I was going to, at some point take the internet back to my younger years, yes, the 60's & 70's., when everyone was making love in the streets, wearing flowers in their hair, thumbing their noses at the establishment, and doing acid. Except me.
I arrived on the scene in 1965, just fresh out of the country, when I moved to Winnipeg from the small town of Altona, and took up residence with my Aunt and Uncle and my cousins. My parents thought I would be safe with them. I was for awhile. I got a job in a candy factory downtown, called Paulin Chambers. I was pretty excited to have this job, because they made the best candy bar a "Cuban Lunch"!! This was the job of my dreams coming out of high school. God..help me. Have you ever worked in a factory?..
I didn't think so.
My first day at work started out this way. I came to work in my best attire, completed the paper work, and then got introduced to the "forelady"...well fuckaduck..she was a "big lean kid eating machine".. no nonsense 6 foot tall muther. She was one scary bitch. Before she took me on a tour of the facility, she threw a hair net in my face, and said to wear it at all times, or her wrath would not be something I would want to endure. Okay then, I was still thinking, she is just having a bad day, and nothing was more important to me than to get to the the "Cuban Lunch" machine, I needed to see it, because our family had been eating them for years, and I had boasted to my parents on the phone.........I AM WORKING AT THE CUBAN LUNCH PLACE!!.. they cheered for me. I was going to make it in life. I had my dream job.
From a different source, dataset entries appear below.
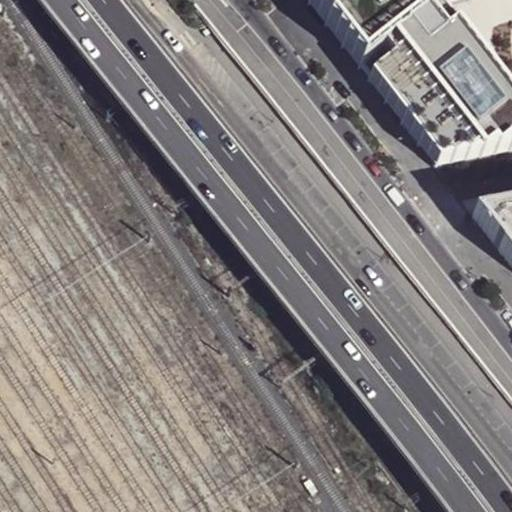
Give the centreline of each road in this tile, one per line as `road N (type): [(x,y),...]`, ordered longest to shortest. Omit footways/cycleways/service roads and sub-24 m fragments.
road 1 (motorway): [(52,0),(461,511)]
road 2 (motorway): [(502,511),(94,0)]
road 3 (tertiary): [(139,0),(511,461)]
road 4 (residential): [(511,349),(235,0)]
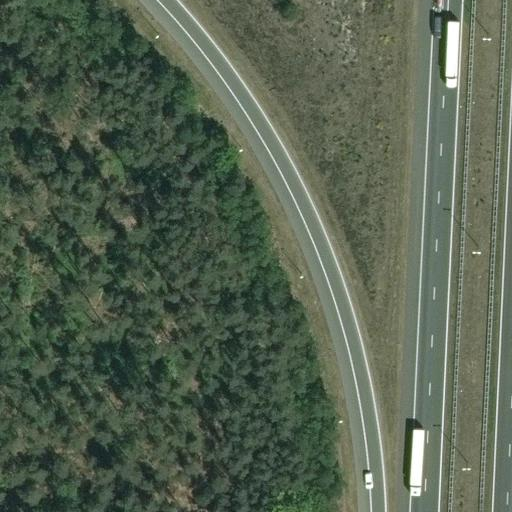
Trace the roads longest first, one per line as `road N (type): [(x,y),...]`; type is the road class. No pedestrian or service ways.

Ms.Forelady took me over to a very large room with 10-15 conveyor belts running with chocolate stuff coming down it in droves.. all that chocolate in one place!!
..had I died and gone to heaven?
Who needs university I chortled. And you will believe what happened next, even though they made so many different chocolate products, they put ME, on the CUBAN LUNCH line. Lady luck was smiling on me. (Cuban Lunch was a square piece of chocolate with nuts).. it was special...see recipe at the end of post.
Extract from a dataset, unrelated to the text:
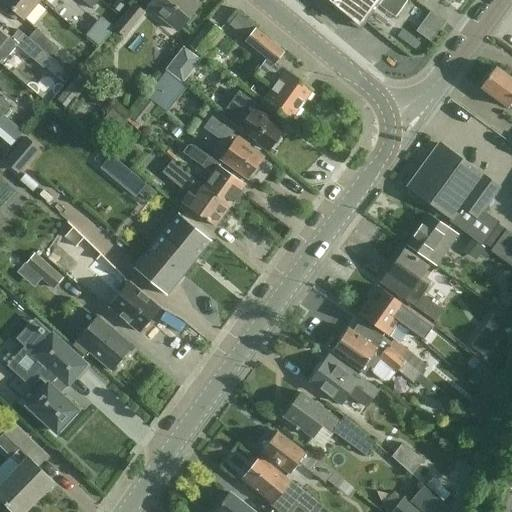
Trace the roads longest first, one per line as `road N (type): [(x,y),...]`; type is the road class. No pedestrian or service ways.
road 1 (tertiary): [(126,511),(377,157),(385,119)]
road 2 (tertiary): [(385,119),(371,95),(259,0)]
It truly was a dream come true.
I could just see my parents crying, clapping and yelling, telling all the neighbor's about their daughter who had moved to Winnipeg, got a job, and was now in charge of CUBAN LUNCHES.
There were a few things I didn't quite understand when I first started assembly line work. #1. You have to keep up to the stuff that's coming down the belt. #2. You don't get to eat any of it #3. If you don't keep up, you are fired. Oops.
They don't care if you are tired, or if your feet hurt, or if there is a mouse or two running around...just keep on wrapping those CUBAN LUNCHES.. We had to GRAB them as they came down the line and put them in a brown paper "crinkly" cup and then let them go on to the packaging section. We also had to look for broken ones and make sure they didn't get into the system. Sometimes they were still warm when I was handling them..oh my!!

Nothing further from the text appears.